TASK ITEM:
Swap "CHAPITRE" for "SECTION" in the data from the line holding "PAGE DE TITRE" through the end, inclusive, and give those lines again with nothing else changed. Leave the pictures out.

DATA EXCERPTS:
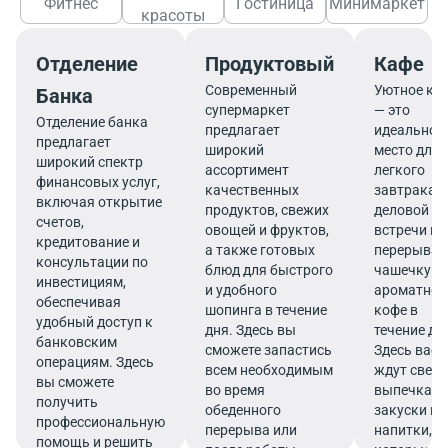
Фитнес
Гостиница
Минимаркет
красоты
Отделение
Продуктовый
Кафе
Современный
Уютное ка
Банка
супермаркет
— это
Отделение банка
предлагает
идеальное
предлагает
широкий
место для
широкий спектр
ассортимент
легкого
финансовых услуг,
качественных
завтрака,
включая открытие
продуктов, свежих
деловой
счетов,
овощей и фруктов,
встречи ил
кредитование и
а также готовых
перерыва 
консультации по
блюд для быстрого
чашечку
инвестициям,
и удобного
ароматног
обеспечивая
шопинга в течение
кофе в
удобный доступ к
дня. Здесь вы
течение дн
банковским
сможете запастись
Здесь вас
операциям. Здесь
всем необходимым
ждут свеж
вы сможете
во время
выпечка,
получить
обеденного
закуски и
профессиональную
перерыва или
напитки,
помощь и решить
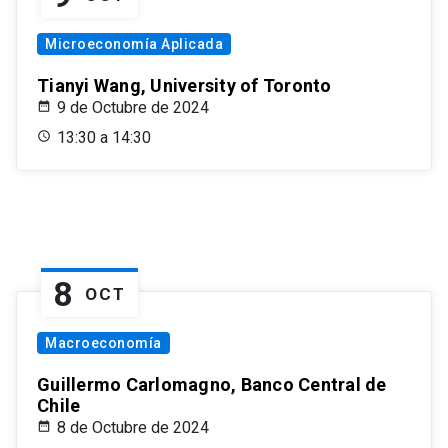
Microeconomía Aplicada
Tianyi Wang, University of Toronto
9 de Octubre de 2024
13:30 a 14:30
8
OCT
Macroeconomía
Guillermo Carlomagno, Banco Central de
Chile
8 de Octubre de 2024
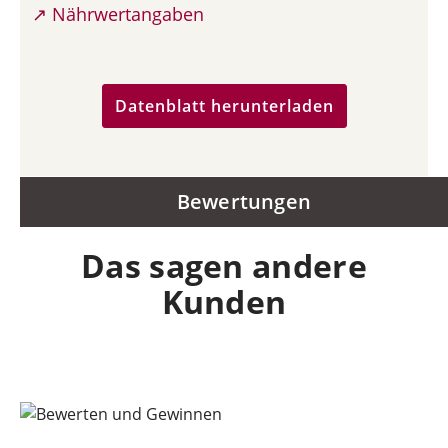
↗ Nährwertangaben
Datenblatt herunterladen
Bewertungen
Das sagen andere
Kunden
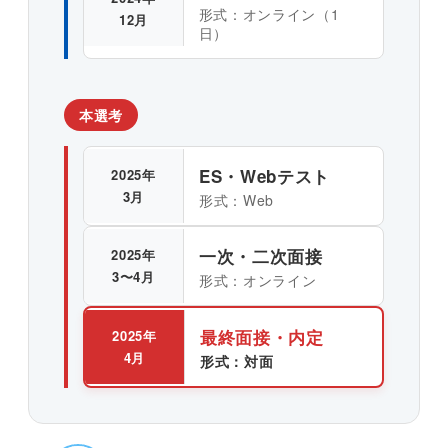
形式：オンライン（1
12月
日）
本選考
ES・Webテスト
2025年
3月
形式：Web
一次・二次面接
2025年
3〜4月
形式：オンライン
最終面接・内定
2025年
4月
形式：対面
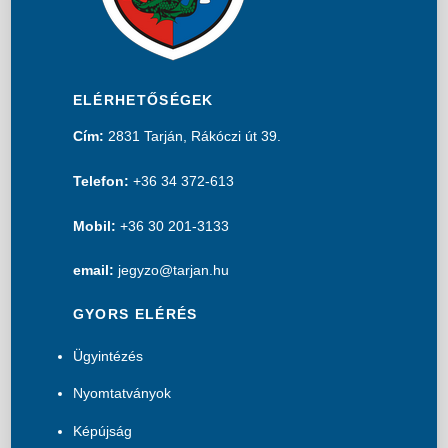
ELÉRHETŐSÉGEK
Cím:
2831 Tarján, Rákóczi út 39.
Telefon:
+36 34 372-613
Mobil:
+36 30 201-3133
email:
jegyzo@tarjan.hu
GYORS ELÉRÉS
Ügyintézés
Nyomtatványok
Képújság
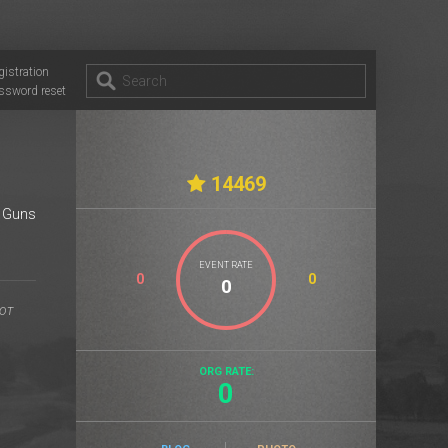
gistration
ssword reset
14469
f Guns
EVENT RATE
0
0
ORG RATE:
0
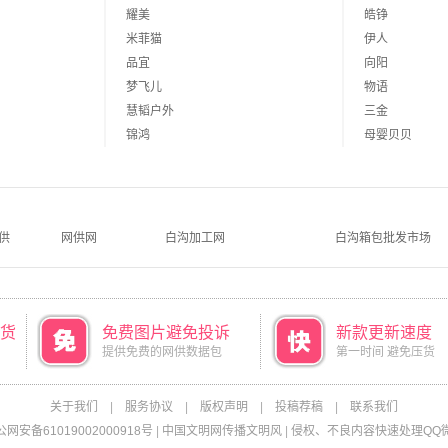
耀美
皓铮
米菲猫
伊人
品宜
向阳
梦飞儿
物语
慧韬户外
三金
锦鸿
母婴贝贝
供
网供网
白沟加工网
白沟箱包批发市场
货
免费图片避免投诉
新款更新速度
提供免费的网供数据包
第一时间 避免压货
关于我们
|
服务协议
|
版权声明
|
投稿荐稿
|
联系我们
网安备61019002000918号
|
中国文明网传播文明风
|
侵权、不良内容快速处理QQ微信：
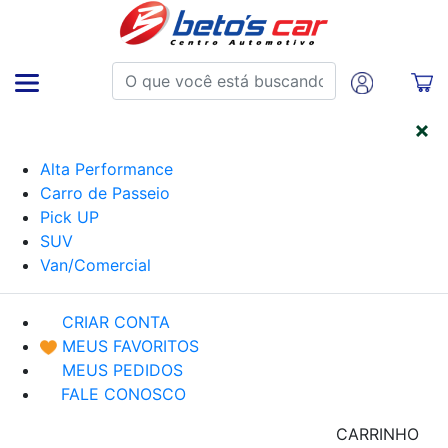
CATEGORIAS
Alta Performance
Carro de Passeio
Pick UP
SUV
Van/Comercial
CRIAR CONTA
MEUS FAVORITOS
MEUS PEDIDOS
FALE CONOSCO
CARRINHO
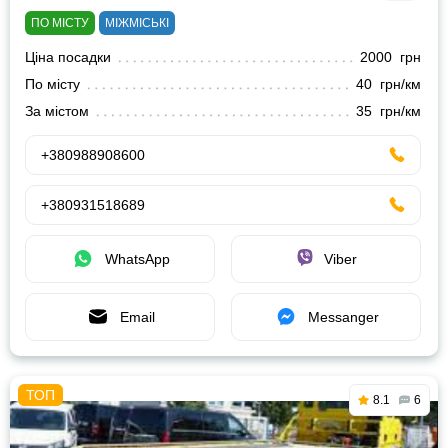
ПО МІСТУ
МІЖМІСЬКІ
Ціна посадки
2000 грн
По місту
40 грн/км
За містом
35 грн/км
+380988908600
+380931518689
WhatsApp
Viber
Email
Messanger
8.1
6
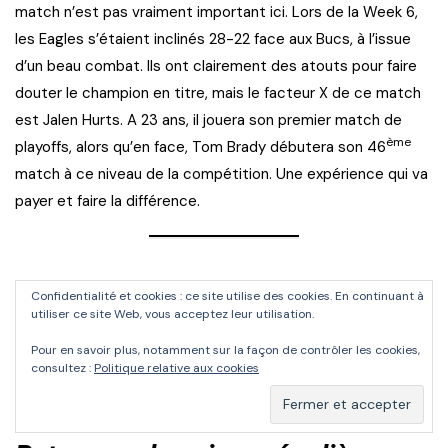
match n’est pas vraiment important ici. Lors de la Week 6,
les Eagles s’étaient inclinés 28-22 face aux Bucs, à l’issue
d’un beau combat. Ils ont clairement des atouts pour faire
douter le champion en titre, mais le facteur X de ce match
est Jalen Hurts. A 23 ans, il jouera son premier match de
ème
playoffs, alors qu’en face, Tom Brady débutera son 46
match à ce niveau de la compétition. Une expérience qui va
payer et faire la différence.
Dallas Cowboys vs San
Confidentialité et cookies : ce site utilise des cookies. En continuant à
utiliser ce site Web, vous acceptez leur utilisation.
Francisco 49ers
Pour en savoir plus, notamment sur la façon de contrôler les cookies,
consultez :
Politique relative aux cookies
Dimanche 16 janvier, à 22h30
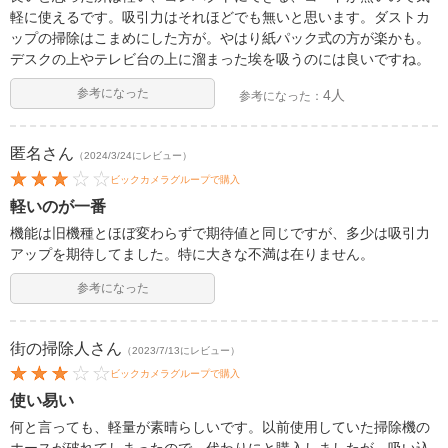
軽に使えるです。吸引力はそれほどでも無いと思います。ダストカ
ップの掃除はこまめにした方が。やはり紙パック式の方が楽かも。
デスクの上やテレビ台の上に溜まった埃を吸うのには良いですね。
参考になった
4人
参考になった：
匿名
さん
（2024/3/24にレビュー）
ビックカメラグループで購入
軽いのが一番
機能は旧機種とほぼ変わらずで期待値と同じですが、多少は吸引力
アップを期待してました。特に大きな不満は在りません。
参考になった
街の掃除人
さん
（2023/7/13にレビュー）
ビックカメラグループで購入
使い易い
何と言っても、軽量が素晴らしいです。以前使用していた掃除機の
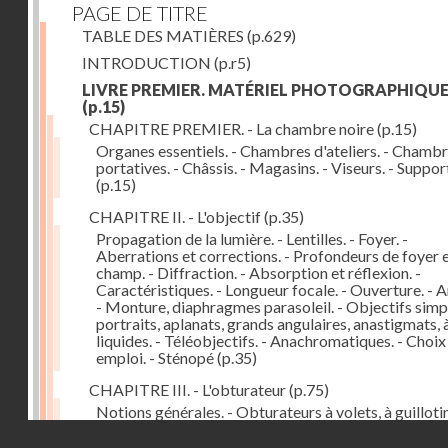
PAGE DE TITRE
TABLE DES MATIÈRES
(p.629)
INTRODUCTION
(p.r5)
LIVRE PREMIER. MATÉRIEL PHOTOGRAPHIQU
(p.15)
CHAPITRE PREMIER. - La chambre noire
(p.15)
Organes essentiels. - Chambres d'ateliers. - Chamb
portatives. - Châssis. - Magasins. - Viseurs. - Suppor
(p.15)
CHAPITRE II. - L'objectif
(p.35)
Propagation de la lumière. - Lentilles. - Foyer. -
Aberrations et corrections. - Profondeurs de foyer 
champ. - Diffraction. - Absorption et réflexion. -
Caractéristiques. - Longueur focale. - Ouverture. - A
- Monture, diaphragmes parasoleil. - Objectifs simpl
portraits, aplanats, grands angulaires, anastigmats, 
liquides. - Téléobjectifs. - Anachromatiques. - Choix
emploi. - Sténopé
(p.35)
CHAPITRE III. - L'obturateur
(p.75)
Notions générales. - Obturateurs à volets, à guillotin
rideau, centraux. - Obturateur de plaques. - Mesure 
Droits réservés - CNAM
vitesse. - Rendement. - Déclencheurs. - Auto-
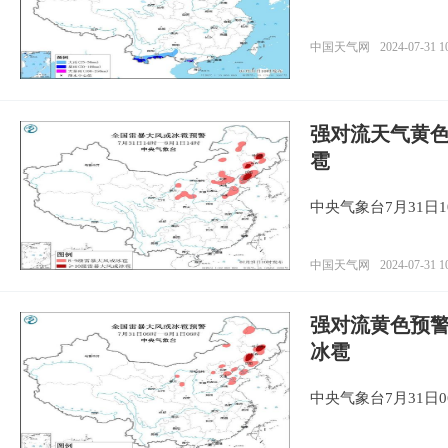
中国天气网
2024-07-31 1
强对流天气黄
雹
中央气象台7月31日
中国天气网
2024-07-31 1
强对流黄色预警
冰雹
中央气象台7月31日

FINISHED TASK:
PAGE DE TITRE
TABLE DES MATIÈRES
(p.629)
INTRODUCTION
(p.r5)
LIVRE PREMIER. MATÉRIEL PHOTOGRAPHIQU
(p.15)
SECTION PREMIER. - La chambre noire
(p.15)
Organes essentiels. - Chambres d'ateliers. - Chamb
portatives. - Châssis. - Magasins. - Viseurs. - Suppor
(p.15)
SECTION II. - L'objectif
(p.35)
Propagation de la lumière. - Lentilles. - Foyer. -
Aberrations et corrections. - Profondeurs de foyer 
champ. - Diffraction. - Absorption et réflexion. -
Caractéristiques. - Longueur focale. - Ouverture. - A
- Monture, diaphragmes parasoleil. - Objectifs simpl
portraits, aplanats, grands angulaires, anastigmats, 
liquides. - Téléobjectifs. - Anachromatiques. - Choix
emploi. - Sténopé
(p.35)
SECTION III. - L'obturateur
(p.75)
Notions générales. - Obturateurs à volets, à guillotin
rideau, centraux. - Obturateur de plaques. - Mesure 
Droits réservés - CNAM
vitesse. - Rendement. - Déclencheurs. - Auto-
中国天气网
2024-07-31 1
强对流天气黄
雹
中央气象台7月31日
中国天气网
2024-07-31 1
强对流黄色预警
冰雹
中央气象台7月31日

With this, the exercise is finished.